-- Task --
Run through the records and, wherever a line holds the word "await", return that line.

-- Data for analysis --

────────────────────────────────────────

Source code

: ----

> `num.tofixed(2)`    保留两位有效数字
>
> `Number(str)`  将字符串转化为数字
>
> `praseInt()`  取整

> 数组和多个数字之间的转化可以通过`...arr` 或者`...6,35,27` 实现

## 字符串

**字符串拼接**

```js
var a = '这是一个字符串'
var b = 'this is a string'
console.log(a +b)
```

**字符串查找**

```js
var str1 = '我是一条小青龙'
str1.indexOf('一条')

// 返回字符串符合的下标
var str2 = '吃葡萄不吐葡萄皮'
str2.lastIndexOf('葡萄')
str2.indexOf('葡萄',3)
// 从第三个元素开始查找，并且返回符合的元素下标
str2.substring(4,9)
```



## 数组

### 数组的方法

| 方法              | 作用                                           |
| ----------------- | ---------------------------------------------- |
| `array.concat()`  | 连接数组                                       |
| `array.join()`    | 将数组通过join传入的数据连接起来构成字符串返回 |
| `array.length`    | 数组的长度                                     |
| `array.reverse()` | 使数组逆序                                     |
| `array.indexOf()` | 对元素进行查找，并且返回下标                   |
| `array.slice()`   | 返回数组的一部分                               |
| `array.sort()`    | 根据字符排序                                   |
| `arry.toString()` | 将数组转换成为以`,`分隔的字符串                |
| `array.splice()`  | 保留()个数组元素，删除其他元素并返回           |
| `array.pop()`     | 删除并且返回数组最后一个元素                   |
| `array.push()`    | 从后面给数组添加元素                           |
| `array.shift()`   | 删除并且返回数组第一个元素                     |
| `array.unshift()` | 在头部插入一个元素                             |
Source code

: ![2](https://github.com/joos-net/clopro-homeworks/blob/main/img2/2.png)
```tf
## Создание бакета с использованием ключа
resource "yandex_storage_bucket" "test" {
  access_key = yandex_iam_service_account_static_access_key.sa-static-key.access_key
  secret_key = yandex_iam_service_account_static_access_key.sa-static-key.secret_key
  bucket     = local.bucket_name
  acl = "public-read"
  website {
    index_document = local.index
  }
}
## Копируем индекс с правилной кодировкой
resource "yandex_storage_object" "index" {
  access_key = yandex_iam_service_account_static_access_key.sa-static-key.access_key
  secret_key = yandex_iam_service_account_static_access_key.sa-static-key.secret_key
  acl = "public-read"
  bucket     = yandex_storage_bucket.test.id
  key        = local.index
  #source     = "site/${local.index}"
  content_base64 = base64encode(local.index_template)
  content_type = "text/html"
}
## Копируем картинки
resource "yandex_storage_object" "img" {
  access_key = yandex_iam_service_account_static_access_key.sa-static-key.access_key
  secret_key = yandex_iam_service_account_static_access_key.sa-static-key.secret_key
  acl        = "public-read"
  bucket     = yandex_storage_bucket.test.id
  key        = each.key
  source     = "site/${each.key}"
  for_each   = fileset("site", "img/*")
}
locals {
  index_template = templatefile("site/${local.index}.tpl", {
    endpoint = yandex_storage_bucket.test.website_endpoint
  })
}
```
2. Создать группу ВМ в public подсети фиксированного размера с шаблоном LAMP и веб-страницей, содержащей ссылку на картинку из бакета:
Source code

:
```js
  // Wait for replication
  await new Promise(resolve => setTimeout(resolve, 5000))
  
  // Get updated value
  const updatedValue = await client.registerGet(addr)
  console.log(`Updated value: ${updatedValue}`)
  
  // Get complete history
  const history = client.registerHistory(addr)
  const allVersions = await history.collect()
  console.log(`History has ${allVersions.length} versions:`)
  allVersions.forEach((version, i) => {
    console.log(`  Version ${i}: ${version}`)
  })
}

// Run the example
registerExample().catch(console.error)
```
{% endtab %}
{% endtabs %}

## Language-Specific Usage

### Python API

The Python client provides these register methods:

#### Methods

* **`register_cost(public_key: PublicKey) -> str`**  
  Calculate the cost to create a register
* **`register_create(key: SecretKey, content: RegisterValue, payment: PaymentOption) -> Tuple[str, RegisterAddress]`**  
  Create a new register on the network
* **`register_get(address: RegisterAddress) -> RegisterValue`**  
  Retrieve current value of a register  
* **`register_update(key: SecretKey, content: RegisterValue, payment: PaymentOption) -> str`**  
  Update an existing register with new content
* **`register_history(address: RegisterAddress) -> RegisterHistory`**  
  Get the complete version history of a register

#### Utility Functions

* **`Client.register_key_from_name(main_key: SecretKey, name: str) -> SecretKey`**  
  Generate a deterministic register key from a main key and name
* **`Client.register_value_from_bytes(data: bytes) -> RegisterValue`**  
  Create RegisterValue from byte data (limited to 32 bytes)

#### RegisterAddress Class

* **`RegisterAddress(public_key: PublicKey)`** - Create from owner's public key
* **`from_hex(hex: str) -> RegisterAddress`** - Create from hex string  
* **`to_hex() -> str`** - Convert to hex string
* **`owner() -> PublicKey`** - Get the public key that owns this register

────────────────────────────────────────

-- Response below --
  await new Promise(resolve => setTimeout(resolve, 5000))
  const updatedValue = await client.registerGet(addr)
  const allVersions = await history.collect()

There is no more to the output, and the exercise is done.